Partial Differential Equations in Applied Mathematics (Dec 2024)
Predicting heat transfer Performance in transient flow of CNT nanomaterials with thermal radiation past a heated spinning sphere using an artificial neural network: A machine learning approach
Abstract
An efficient heat transfer phenomenon using nanofluid have greater challenges in various industries, engineering application the recent trend. Keeping this in present scenario, this study aims to optimize the heat transmission rate in the magnetized flow of nanomaterials through a rotating, spinning sphere. The heat transfer phenomena in the time-dependent fluid are enhanced by the incorporation of nonlinear radiation and a variable heat source. Additionally, the free convective flow is influenced by the effects of thermal buoyancy and a transverse magnetic field. The proposed model along with several factors is standardized through adequate transformation rules. Further, shooting-based Runge-Kutta technique is adopted with the help of built-in MATLAB function bvp4c for the solution of the transformed system. The prime focus of the proposed work is the optimizing heat transfer rate combined with regression analysis using artificial neural network and then it uses Levenberg Marquardt algorithm with well-posed training, testing, and validation data.
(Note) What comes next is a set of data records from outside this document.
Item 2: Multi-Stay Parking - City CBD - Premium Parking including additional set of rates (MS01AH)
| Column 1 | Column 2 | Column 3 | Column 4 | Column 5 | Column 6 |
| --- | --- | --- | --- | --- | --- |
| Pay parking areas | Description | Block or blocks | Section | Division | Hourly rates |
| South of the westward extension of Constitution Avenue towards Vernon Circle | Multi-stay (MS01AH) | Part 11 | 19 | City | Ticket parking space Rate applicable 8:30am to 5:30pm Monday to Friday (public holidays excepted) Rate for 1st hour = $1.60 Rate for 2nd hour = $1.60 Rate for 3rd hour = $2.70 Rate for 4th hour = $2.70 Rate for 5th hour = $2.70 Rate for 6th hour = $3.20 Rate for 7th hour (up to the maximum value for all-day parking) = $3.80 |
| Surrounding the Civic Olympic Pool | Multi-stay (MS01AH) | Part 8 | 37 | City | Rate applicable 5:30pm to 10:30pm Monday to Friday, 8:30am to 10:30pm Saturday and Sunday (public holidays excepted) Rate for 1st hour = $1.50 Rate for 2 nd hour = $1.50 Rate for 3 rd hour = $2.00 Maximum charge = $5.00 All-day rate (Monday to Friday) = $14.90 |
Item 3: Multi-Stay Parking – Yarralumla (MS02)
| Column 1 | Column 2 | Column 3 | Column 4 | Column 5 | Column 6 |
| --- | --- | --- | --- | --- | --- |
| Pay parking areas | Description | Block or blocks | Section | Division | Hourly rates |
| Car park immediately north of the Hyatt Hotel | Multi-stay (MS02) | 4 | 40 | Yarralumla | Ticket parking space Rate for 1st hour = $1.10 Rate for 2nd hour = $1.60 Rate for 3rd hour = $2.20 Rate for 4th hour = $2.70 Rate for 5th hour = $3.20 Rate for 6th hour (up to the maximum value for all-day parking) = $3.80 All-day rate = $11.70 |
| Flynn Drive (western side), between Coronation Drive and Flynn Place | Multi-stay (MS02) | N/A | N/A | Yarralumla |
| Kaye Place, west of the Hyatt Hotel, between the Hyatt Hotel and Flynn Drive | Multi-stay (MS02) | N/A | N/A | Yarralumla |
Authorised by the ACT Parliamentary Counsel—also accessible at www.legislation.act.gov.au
The error analysis also presented briefly and the variation of characterizing parameters is depicted via graphs. Further, the important outcomes are; the particle concentration of carbon nanotubes contributes to decelerating the velocity profiles, leading to an increase in boundary layer thickness. In contrast, increasing magnetization has the opposite effect. Both nonlinear radiative heat and an additional heat source enhance the heat transfer phenomenon.